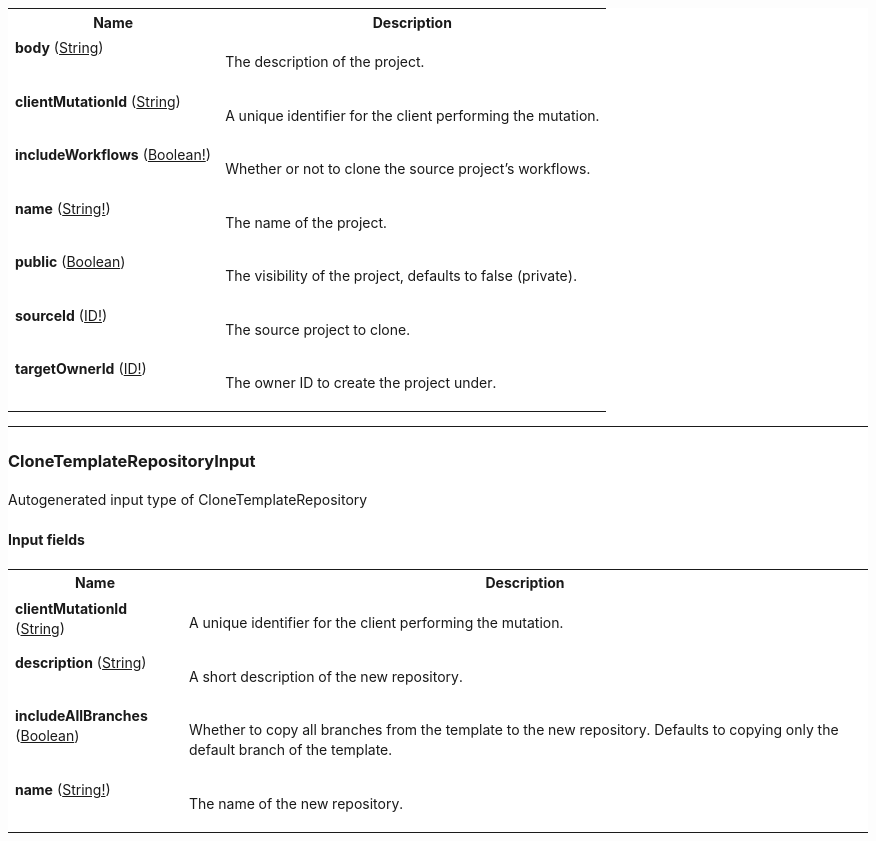 <table>
  <tr>
    <th>Name</th>
    <th>Description</th>
  </tr>
  <tr>
    <td><strong>body</strong> (<a href="scalars.md#string">String</a>)</td>
    <td><p>The description of the project.</p></td>
  </tr>
  <tr>
    <td><strong>clientMutationId</strong> (<a href="scalars.md#string">String</a>)</td>
    <td><p>A unique identifier for the client performing the mutation.</p></td>
  </tr>
  <tr>
    <td><strong>includeWorkflows</strong> (<a href="scalars.md#boolean">Boolean!</a>)</td>
    <td><p>Whether or not to clone the source project&rsquo;s workflows.</p></td>
  </tr>
  <tr>
    <td><strong>name</strong> (<a href="scalars.md#string">String!</a>)</td>
    <td><p>The name of the project.</p></td>
  </tr>
  <tr>
    <td><strong>public</strong> (<a href="scalars.md#boolean">Boolean</a>)</td>
    <td><p>The visibility of the project, defaults to false (private).</p></td>
  </tr>
  <tr>
    <td><strong>sourceId</strong> (<a href="scalars.md#id">ID!</a>)</td>
    <td><p>The source project to clone.</p></td>
  </tr>
  <tr>
    <td><strong>targetOwnerId</strong> (<a href="scalars.md#id">ID!</a>)</td>
    <td><p>The owner ID to create the project under.</p></td>
  </tr>
</table>

---

### CloneTemplateRepositoryInput

<p>Autogenerated input type of CloneTemplateRepository</p>


#### Input fields

<table>
  <tr>
    <th>Name</th>
    <th>Description</th>
  </tr>
  <tr>
    <td><strong>clientMutationId</strong> (<a href="scalars.md#string">String</a>)</td>
    <td><p>A unique identifier for the client performing the mutation.</p></td>
  </tr>
  <tr>
    <td><strong>description</strong> (<a href="scalars.md#string">String</a>)</td>
    <td><p>A short description of the new repository.</p></td>
  </tr>
  <tr>
    <td><strong>includeAllBranches</strong> (<a href="scalars.md#boolean">Boolean</a>)</td>
    <td><p>Whether to copy all branches from the template to the new repository. Defaults
to copying only the default branch of the template.</p></td>
  </tr>
  <tr>
    <td><strong>name</strong> (<a href="scalars.md#string">String!</a>)</td>
    <td><p>The name of the new repository.</p></td>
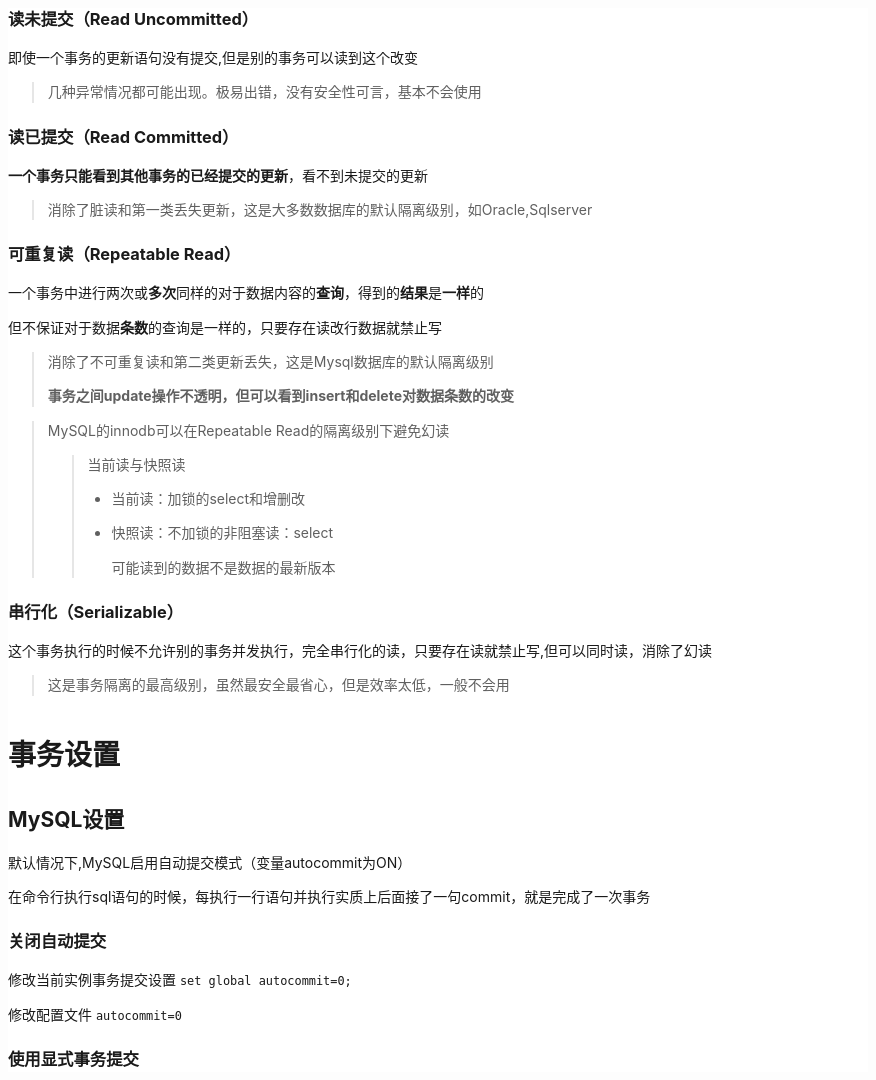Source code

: ### 读未提交（Read Uncommitted）

即使一个事务的更新语句没有提交,但是别的事务可以读到这个改变

> 几种异常情况都可能出现。极易出错，没有安全性可言，基本不会使用

### 读已提交（Read Committed）

**一个事务只能看到其他事务的已经提交的更新**，看不到未提交的更新

> 消除了脏读和第一类丢失更新，这是大多数数据库的默认隔离级别，如Oracle,Sqlserver

### 可重复读（Repeatable Read）

一个事务中进行两次或**多次**同样的对于数据内容的**查询**，得到的**结果**是**一样**的

但不保证对于数据**条数**的查询是一样的，只要存在读改行数据就禁止写

> 消除了不可重复读和第二类更新丢失，这是Mysql数据库的默认隔离级别
>
> **事务之间update操作不透明，但可以看到insert和delete对数据条数的改变**

> MySQL的innodb可以在Repeatable Read的隔离级别下避免幻读
>
> > 当前读与快照读
> >
> > - 当前读：加锁的select和增删改 
> >
> > - 快照读：不加锁的非阻塞读：select
> >
> >   可能读到的数据不是数据的最新版本



### 串行化（Serializable）

这个事务执行的时候不允许别的事务并发执行，完全串行化的读，只要存在读就禁止写,但可以同时读，消除了幻读

> 这是事务隔离的最高级别，虽然最安全最省心，但是效率太低，一般不会用

# 事务设置

## MySQL设置

默认情况下,MySQL启用自动提交模式（变量autocommit为ON）

在命令行执行sql语句的时候，每执行一行语句并执行实质上后面接了一句commit，就是完成了一次事务

### 关闭自动提交

修改当前实例事务提交设置 `set global autocommit=0;`

修改配置文件 `autocommit=0`

### 使用显式事务提交
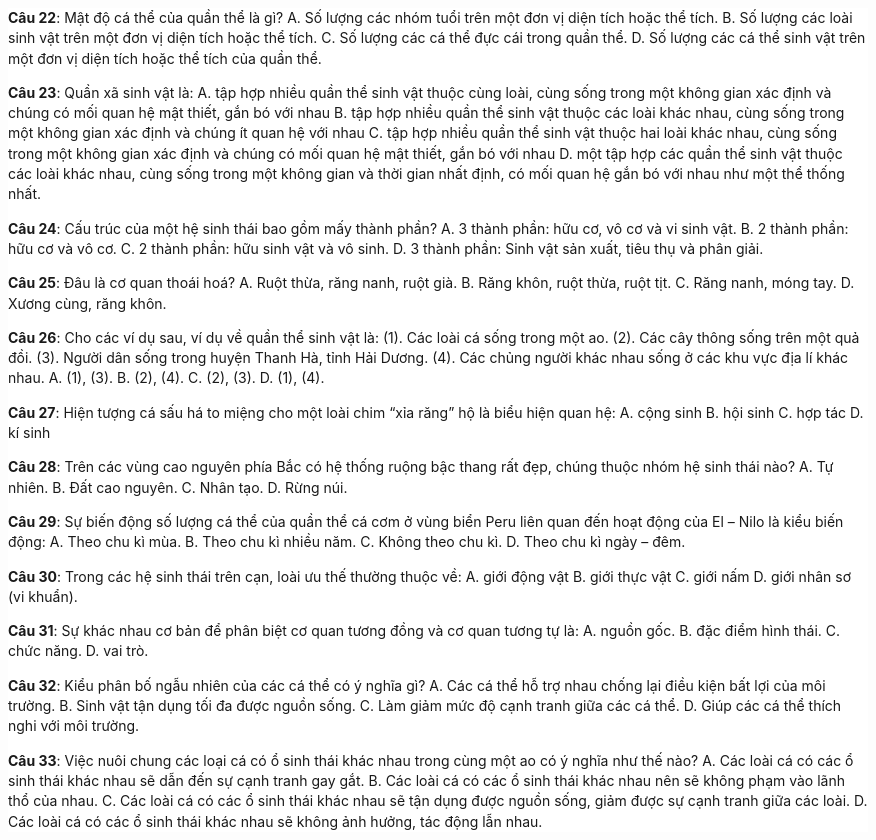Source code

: **Câu 22**: Mật độ cá thể của quần thể là gì?
A. Số lượng các nhóm tuổi trên một đơn vị diện tích hoặc thể tích.
B. Số lượng các loài sinh vật trên một đơn vị diện tích hoặc thể tích.
C. Số lượng các cá thể đực cái trong quần thể.
D. Số lượng các cá thể sinh vật trên một đơn vị diện tích hoặc thể tích của quần thể.

**Câu 23**: Quần xã sinh vật là:
A. tập hợp nhiều quần thể sinh vật thuộc cùng loài, cùng sống trong một không gian xác định và chúng có mối quan hệ mật thiết, gắn bó với nhau
B. tập hợp nhiều quần thể sinh vật thuộc các loài khác nhau, cùng sống trong một không gian xác định và chúng ít quan hệ với nhau
C. tập hợp nhiều quần thể sinh vật thuộc hai loài khác nhau, cùng sống trong một không gian xác định và chúng có mối quan hệ mật thiết, gắn bó với nhau
D. một tập hợp các quần thể sinh vật thuộc các loài khác nhau, cùng sống trong một không gian và thời gian nhất định, có mối quan hệ gắn bó với nhau như một thể thống nhất.

**Câu 24**: Cấu trúc của một hệ sinh thái bao gồm mấy thành phần?
A. 3 thành phần: hữu cơ, vô cơ và vi sinh vật. B. 2 thành phần: hữu cơ và vô cơ.
C. 2 thành phần: hữu sinh vật và vô sinh. D. 3 thành phần: Sinh vật sản xuất, tiêu thụ và phân giải.

**Câu 25**: Đâu là cơ quan thoái hoá?
A. Ruột thừa, răng nanh, ruột già. B. Răng khôn, ruột thừa, ruột tịt. C. Răng nanh, móng tay. D. Xương cùng, răng khôn.

**Câu 26**: Cho các ví dụ sau, ví dụ về quần thể sinh vật là:
(1). Các loài cá sống trong một ao. (2). Các cây thông sống trên một quả đồi.
(3). Người dân sống trong huyện Thanh Hà, tỉnh Hải Dương.
(4). Các chủng người khác nhau sống ở các khu vực địa lí khác nhau.
A. (1), (3). B. (2), (4). C. (2), (3). D. (1), (4).

**Câu 27**: Hiện tượng cá sấu há to miệng cho một loài chim “xỉa răng” hộ là biểu hiện quan hệ:
A. cộng sinh B. hội sinh C. hợp tác D. kí sinh

**Câu 28**: Trên các vùng cao nguyên phía Bắc có hệ thống ruộng bậc thang rất đẹp, chúng thuộc nhóm hệ sinh thái nào?
A. Tự nhiên. B. Đất cao nguyên. C. Nhân tạo. D. Rừng núi.

**Câu 29**: Sự biến động số lượng cá thể của quần thể cá cơm ở vùng biển Peru liên quan đến hoạt động của El – Nilo là kiểu biến động:
A. Theo chu kì mùa. B. Theo chu kì nhiều năm. C. Không theo chu kì. D. Theo chu kì ngày – đêm.

**Câu 30**: Trong các hệ sinh thái trên cạn, loài ưu thế thường thuộc về:
A. giới động vật B. giới thực vật C. giới nấm D. giới nhân sơ (vi khuẩn).

**Câu 31**: Sự khác nhau cơ bản để phân biệt cơ quan tương đồng và cơ quan tương tự là:
A. nguồn gốc. B. đặc điểm hình thái. C. chức năng. D. vai trò.

**Câu 32**: Kiểu phân bố ngẫu nhiên của các cá thể có ý nghĩa gì?
A. Các cá thể hỗ trợ nhau chống lại điều kiện bất lợi của môi trường.
B. Sinh vật tận dụng tối đa được nguồn sống.
C. Làm giảm mức độ cạnh tranh giữa các cá thể.
D. Giúp các cá thể thích nghi với môi trường.

**Câu 33**: Việc nuôi chung các loại cá có ổ sinh thái khác nhau trong cùng một ao có ý nghĩa như thế nào?
A. Các loài cá có các ổ sinh thái khác nhau sẽ dẫn đến sự cạnh tranh gay gắt.
B. Các loài cá có các ổ sinh thái khác nhau nên sẽ không phạm vào lãnh thổ của nhau.
C. Các loài cá có các ổ sinh thái khác nhau sẽ tận dụng được nguồn sống, giảm được sự cạnh tranh giữa các loài.
D. Các loài cá có các ổ sinh thái khác nhau sẽ không ảnh hưởng, tác động lẫn nhau.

* **Description of the task**
Using the material above, copy every line in which the string "diện" occurs.

* **Task result**
A. Số lượng các nhóm tuổi trên một đơn vị diện tích hoặc thể tích.
B. Số lượng các loài sinh vật trên một đơn vị diện tích hoặc thể tích.
D. Số lượng các cá thể sinh vật trên một đơn vị diện tích hoặc thể tích của quần thể.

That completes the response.